### Изучаемый текст
Фонд собирался по крупицам, от человека к человеку. Когда в его рядах оказалось свыше полусотни человек, он принял официальные очертания. С правлением, кассой взаимопомощи. Ветераны фонтанировали идеями, а основатель фонда, по сути, взвалив на себя обязанности ведущего менеджера, эти идеи материализовывал через спонсоров.
Не оказаться за бортом
Марат ставил в районе Каменного озера (есть такое чудное место за поселком Заречным) палатки и юрты, выпрашивал автобусы, собирал спортсменов и артистов, чтобы в погожий летний день уютное зеленое прибрежье стало и спортивной ареной, и концертным залом для ветеранов. Он возил их смотреть железорудные карьеры Рудного и золотоносные – Варваринки, шесть лет кряду возил в Астану, в том числе и на встречу с парламентариями. Из последних поездок минувшего ноября – улетная в Казань. В прямом смысле: подразделение «Иволги», компания «Авиа-Жайнар», специально выделило борт для трехдневной поездки ветеранов «Ата».
Суть всех этих действий сводится к тому, чтобы ветераны, многие из которых физически слабы, не оказались за бортом жизни. Одно дело смотреть безвылазно телевизор, и совсем другое – выехать за пределы квартиры, самолично увидеть и почувствовать движение времени. Это не пафосные слова. Мозг человека, особенно та его часть, которая отвечает за нашу потребность воспринимать мир в адекватной ясности, часто не дружит с физиологией. Что поделаешь, это старость. Но с ее наступлением жизнь не кончается. Переключаешь скорость на пониженную и движешься дальше. За окном один ландшафт, независимо от того, в салоне кроссовера ты или в стареньких «Жигулях», молод ты или не очень.
Вот такая история. Она продолжается, подобно речке, текущей подо льдом. Незримо, но живо.

### Требуемое действие
Выпишите без изменений из текста о фонде ветеранов отрывок от слов «Фонд собирался по» по слова «материализовывал через спонсоров.» включительно.

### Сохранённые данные
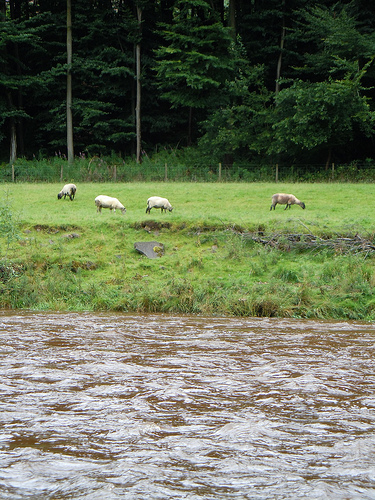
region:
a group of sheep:
[52, 172, 170, 225]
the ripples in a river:
[64, 435, 124, 482]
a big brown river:
[33, 313, 324, 486]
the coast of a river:
[153, 300, 191, 333]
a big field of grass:
[117, 267, 169, 304]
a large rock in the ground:
[126, 241, 174, 263]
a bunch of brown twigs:
[257, 221, 333, 255]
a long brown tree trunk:
[123, 87, 149, 154]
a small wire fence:
[123, 160, 261, 185]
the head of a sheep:
[117, 195, 129, 219]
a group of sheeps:
[37, 156, 365, 244]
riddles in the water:
[125, 433, 213, 485]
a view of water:
[1, 294, 372, 479]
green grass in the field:
[49, 229, 297, 305]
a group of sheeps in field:
[47, 173, 365, 248]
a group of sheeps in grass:
[54, 160, 345, 254]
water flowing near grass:
[34, 310, 349, 495]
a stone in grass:
[102, 224, 208, 279]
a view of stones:
[33, 210, 370, 271]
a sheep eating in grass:
[249, 173, 340, 238]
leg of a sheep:
[288, 201, 299, 211]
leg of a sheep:
[283, 200, 289, 215]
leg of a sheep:
[269, 203, 282, 211]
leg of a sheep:
[264, 200, 275, 216]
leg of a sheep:
[163, 203, 171, 211]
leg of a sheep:
[156, 205, 167, 214]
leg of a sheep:
[144, 204, 153, 213]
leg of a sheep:
[109, 204, 120, 213]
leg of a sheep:
[97, 205, 109, 214]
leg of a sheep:
[68, 191, 79, 201]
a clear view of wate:
[30, 296, 374, 491]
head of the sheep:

### Письменный ответ
Фонд собирался по крупицам, от человека к человеку. Когда в его рядах оказалось свыше полусотни человек, он принял официальные очертания. С правлением, кассой взаимопомощи. Ветераны фонтанировали идеями, а основатель фонда, по сути, взвалив на себя обязанности ведущего менеджера, эти идеи материализовывал через спонсоров.